The owner of a now-defunct Vallejo mortgage company has been sentenced in federal court in Oakland to three years in prison and ordered to pay $5.8 million in restitution to banks for her role in a mortgage fraud scheme. Amy Nicole Schloemann, also known as Amy Kinney, 36, of Vallejo, was sentenced by U.S. District Judge Phyllis Hamilton on Thursday for her conviction on one count of conspiring to commit wire fraud.
She pleaded guilty to the charge in August. Schloemann was formerly president of Hiddenbrooke Mortgage Co., a real estate and mortgage brokerage firm that operated in Vallejo between 2005 and 2007. She was one of seven people indicted in 2009 on charges of conspiring to defraud mortgage lenders by recruiting straw buyers to act as purchasers for more than 18 residential properties with inflated prices.
U.S. Attorney Melinda Haag said that as part of the conspiracy, Schloemann supervised others who processed loan packages with false information, including inflated sales prices. Haag said the excess amounts from the loan proceeds, or profits from the transactions, were dispersed through escrow to entities controlled in part by Schloemann.

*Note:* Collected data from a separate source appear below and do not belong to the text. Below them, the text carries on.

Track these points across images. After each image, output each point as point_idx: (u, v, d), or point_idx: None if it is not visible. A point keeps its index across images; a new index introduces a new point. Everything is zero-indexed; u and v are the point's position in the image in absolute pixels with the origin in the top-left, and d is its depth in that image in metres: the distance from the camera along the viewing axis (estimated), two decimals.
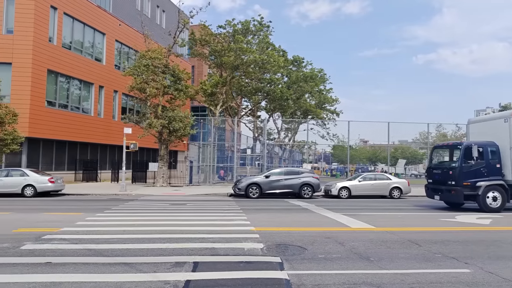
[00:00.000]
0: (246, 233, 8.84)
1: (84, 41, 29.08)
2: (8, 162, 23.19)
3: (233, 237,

The U.S. attorney said that all but a few of the properties were foreclosed upon because of failure to make mortgage payments, and the bank lenders suffered significant losses. Schloemann’s former husband, Karim Akil, also known as Scott Kinney, and Akil’s former personal assistant, Michelle McGuire, also entered guilty pleas and will be sentenced by Hamilton in December. Akil pleaded guilty to one count of conspiring to commit wire fraud and one count of making a wire transfer of criminally derived funds. McGuire pleaded guilty to the conspiracy charge.